▶ WORK ITEM:
Please copy the rows starting at the line that has "Camera spec: lens" and running through the end of the rows, replacing "top-left corner" with "upper-left corner" and keeping everything else the same. Leave the pictures out of your answer.

--- PROVIDED INFORMATION Enclosed Below ---

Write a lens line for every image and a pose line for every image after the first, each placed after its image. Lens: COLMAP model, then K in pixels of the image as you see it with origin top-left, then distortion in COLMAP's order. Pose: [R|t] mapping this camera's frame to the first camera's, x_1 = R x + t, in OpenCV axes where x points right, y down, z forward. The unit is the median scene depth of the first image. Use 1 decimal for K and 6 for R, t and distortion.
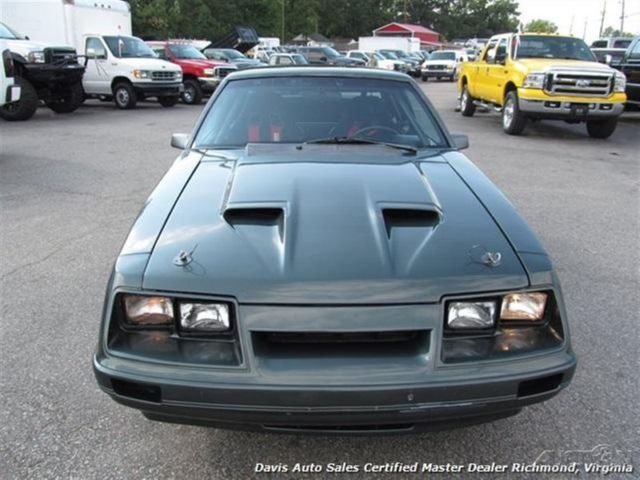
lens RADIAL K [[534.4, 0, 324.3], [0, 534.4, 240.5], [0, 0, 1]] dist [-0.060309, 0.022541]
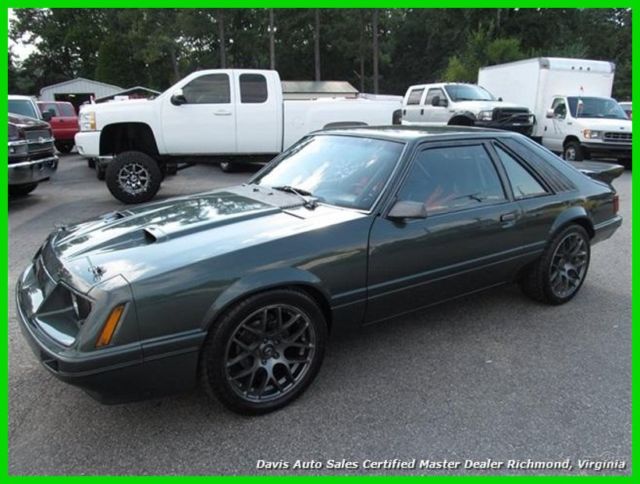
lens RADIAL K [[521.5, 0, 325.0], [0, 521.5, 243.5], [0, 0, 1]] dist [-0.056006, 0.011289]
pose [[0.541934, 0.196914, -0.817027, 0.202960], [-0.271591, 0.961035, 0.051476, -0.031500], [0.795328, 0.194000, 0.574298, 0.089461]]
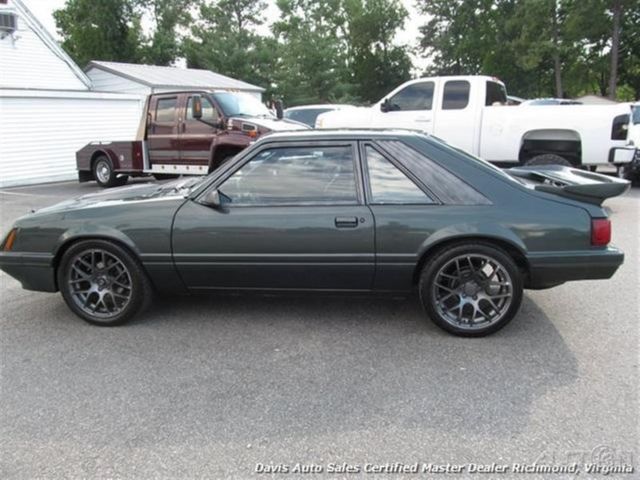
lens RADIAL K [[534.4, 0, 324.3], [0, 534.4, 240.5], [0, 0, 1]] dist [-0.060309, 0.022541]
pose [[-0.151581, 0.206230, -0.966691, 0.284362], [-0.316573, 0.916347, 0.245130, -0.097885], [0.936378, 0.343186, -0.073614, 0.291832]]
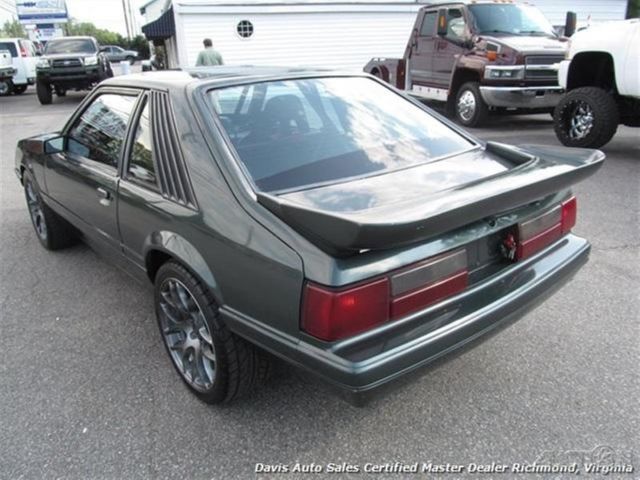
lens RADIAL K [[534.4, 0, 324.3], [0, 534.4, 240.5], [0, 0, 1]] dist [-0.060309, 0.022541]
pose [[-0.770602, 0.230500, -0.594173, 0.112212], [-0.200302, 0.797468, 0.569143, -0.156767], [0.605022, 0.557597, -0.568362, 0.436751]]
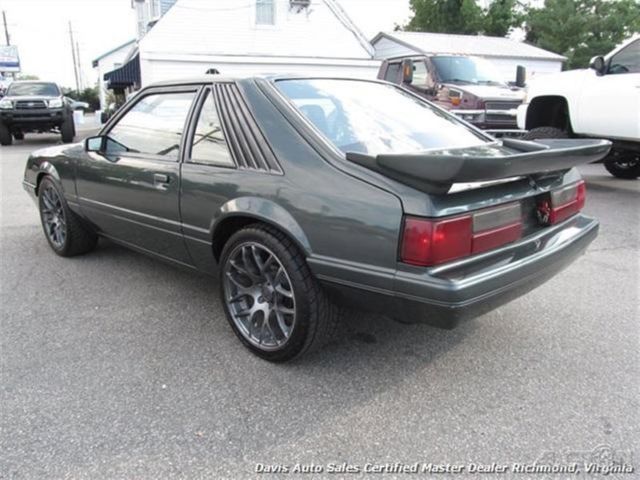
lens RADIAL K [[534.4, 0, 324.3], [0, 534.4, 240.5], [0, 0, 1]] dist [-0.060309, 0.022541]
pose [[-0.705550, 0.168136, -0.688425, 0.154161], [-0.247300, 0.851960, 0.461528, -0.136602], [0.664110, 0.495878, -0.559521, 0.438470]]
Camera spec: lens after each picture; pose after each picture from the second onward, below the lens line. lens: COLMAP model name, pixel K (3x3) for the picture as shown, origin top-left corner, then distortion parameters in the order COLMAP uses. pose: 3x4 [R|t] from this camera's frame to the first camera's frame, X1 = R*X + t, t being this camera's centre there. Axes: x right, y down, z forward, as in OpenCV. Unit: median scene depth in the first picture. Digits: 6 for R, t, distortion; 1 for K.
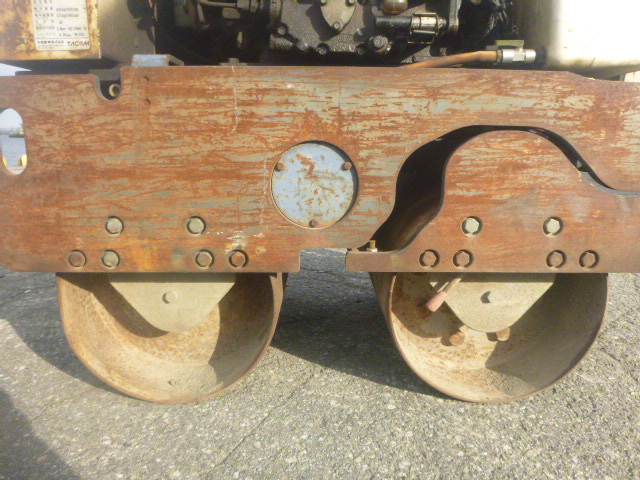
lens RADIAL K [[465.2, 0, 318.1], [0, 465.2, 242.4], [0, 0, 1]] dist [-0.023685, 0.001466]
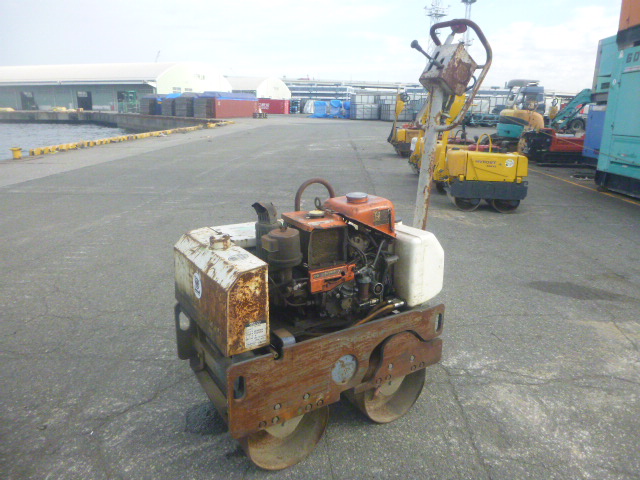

--- End of Enclosed PROVIDED INFORMATION ---

▶ ANSWER FOR THE TASK:
Camera spec: lens after each picture; pose after each picture from the second onward, below the lens line. lens: COLMAP model name, pixel K (3x3) for the picture as shown, origin upper-left corner, then distortion parameters in the order COLMAP uses. pose: 3x4 [R|t] from this camera's frame to the first camera's frame, X1 = R*X + t, t being this camera's centre there. Axes: x right, y down, z forward, as in OpenCV. Unit: median scene depth in the first picture. Digits: 6 for R, t, distortion; 1 for K.
lens RADIAL K [[465.2, 0, 318.1], [0, 465.2, 242.4], [0, 0, 1]] dist [-0.023685, 0.001466]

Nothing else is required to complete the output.